Agastya begun in July 2022 in a modest workshop in Lucknow. I needed a material that could bend precisely for a project. Bamboo seemed
practical at first. Then I found cane. Thinner, more responsive, more willing.
I kept experimenting long after. I got cane hand-bent into frames. My rather small team and I tested the material’s limits. Early pieces were
ambitious for the skill we had at the time.
Some could not hold their weight or balance. Others broke in strong winds. They were large forms without stability. I realized that mastery would
come from working at the edge of the material’s truth and our own developing skill, then expanding both. Furniture landed in balance.
I brought in textile knowledge from years in fashion design where I had grown an affinity for maximalist brocades, amongst other weaves.

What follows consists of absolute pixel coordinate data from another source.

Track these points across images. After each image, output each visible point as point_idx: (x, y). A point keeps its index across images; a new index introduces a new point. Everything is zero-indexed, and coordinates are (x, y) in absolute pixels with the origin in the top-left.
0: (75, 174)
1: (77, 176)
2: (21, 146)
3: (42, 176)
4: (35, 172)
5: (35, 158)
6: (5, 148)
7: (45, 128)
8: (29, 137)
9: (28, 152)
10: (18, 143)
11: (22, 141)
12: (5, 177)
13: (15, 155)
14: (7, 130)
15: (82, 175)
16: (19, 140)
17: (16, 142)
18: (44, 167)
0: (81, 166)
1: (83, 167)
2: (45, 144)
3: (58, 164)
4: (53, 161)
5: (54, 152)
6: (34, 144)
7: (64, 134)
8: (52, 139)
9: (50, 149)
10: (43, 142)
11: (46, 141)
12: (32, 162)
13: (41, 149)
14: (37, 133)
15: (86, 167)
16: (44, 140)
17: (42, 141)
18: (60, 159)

One day in early 2025, while burning cane to bend it, I charred it further. After a few attempts, it looked right. Dark. Permanent. I later discovered
its resemblance to the Japanese Yakisugi process, traditionally used on wood for durability and insect resistance —but, to my knowledge, never
on cane. That’s when it came together. Darkened cane. Brocade's depth. Brass accents now moving from branding into ornament.
These skills, gathered across disciplines, mediums and geographies, from schools in Kolkata to studies in the United Kingdom and work for global
labels, had been waiting. I had always favored function over flourish. But spaces that work without beauty feel hollow.
No shortcuts. No seasonal rush. Objects meant to settle with age. They balance European restraint and Indian craft. Furniture or sculptural
objects. They hold their place either way.